# Extract to read
* * * * * * * * *
Putin says ‘the whole of Ukraine is ours’ – in theory
By Guy Faulconbridge and Vladimir Soldatkin
St Petersburg: Russian President Vladimir Putin said that in his view, the whole of Ukraine was “ours” and cautioned that advancing Russian forces could take the Ukrainian city of Sumy as part of a bid to carve out a buffer zone along the border.
Ukraine’s foreign minister denounced Putin’s statements as evidence of Russian “disdain” for US peace efforts and said Moscow was bent on seizing more territory from its neighbour and killing more Ukrainians.
Russian President Vladimir Putin speaks at the St Petersburg International Economic Forum on Friday.Credit: AP
Russia currently controls about one-fifth of Ukraine, including Crimea, more than 99 per cent of the Luhansk region, over 70 per cent of the Donetsk, Zaporizhzhia and Kherson regions, and fragments
of the Kharkiv, Sumy and Dnipropetrovsk regions.
* * * * * * * * *
# Recorded information
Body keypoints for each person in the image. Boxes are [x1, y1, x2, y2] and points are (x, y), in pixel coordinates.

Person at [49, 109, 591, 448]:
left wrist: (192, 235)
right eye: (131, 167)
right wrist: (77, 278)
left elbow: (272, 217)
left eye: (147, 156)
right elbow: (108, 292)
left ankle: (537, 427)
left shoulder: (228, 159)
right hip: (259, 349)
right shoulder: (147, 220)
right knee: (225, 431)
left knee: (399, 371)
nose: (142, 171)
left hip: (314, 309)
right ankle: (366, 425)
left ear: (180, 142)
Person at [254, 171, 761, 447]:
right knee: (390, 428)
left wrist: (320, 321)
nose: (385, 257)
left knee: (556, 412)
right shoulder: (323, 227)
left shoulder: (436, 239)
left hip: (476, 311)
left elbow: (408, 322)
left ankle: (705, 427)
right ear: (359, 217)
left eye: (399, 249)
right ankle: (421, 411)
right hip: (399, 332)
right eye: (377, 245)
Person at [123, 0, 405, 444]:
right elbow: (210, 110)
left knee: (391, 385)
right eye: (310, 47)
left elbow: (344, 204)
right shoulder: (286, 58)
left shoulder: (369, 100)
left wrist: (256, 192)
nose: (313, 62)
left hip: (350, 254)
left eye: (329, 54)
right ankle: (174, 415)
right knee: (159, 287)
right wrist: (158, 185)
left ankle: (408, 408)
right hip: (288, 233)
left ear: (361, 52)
* * * * * * * * *
# What is needed
Write the next part of the news article above about Putin's claim that all of Ukraine is "ours," starting after its last sentence.

# Your response
Asked about fresh Russian advances, Putin told the St Petersburg International Economic Forum that he considered Russians and Ukrainians to be one people and “in that sense, the whole of Ukraine is ours”.
Kyiv and its Western allies say Moscow’s claims to four Ukrainian regions and Crimea are illegal, and Ukrainian President Volodymyr Zelensky has repeatedly rejected the notion that Russians and Ukrainians are one people.
He has also said that Putin’s terms for peace are akin to capitulation.
Putin, who ordered troops into Ukraine in 2022 after eight years of fighting in eastern Ukraine, said on Friday (Saturday AEST) he was not questioning Ukraine’s independence or its people’s striving for sovereignty, but he underscored that when Ukraine declared independence as the Soviet Union fell in 1991 it had also declared its neutrality.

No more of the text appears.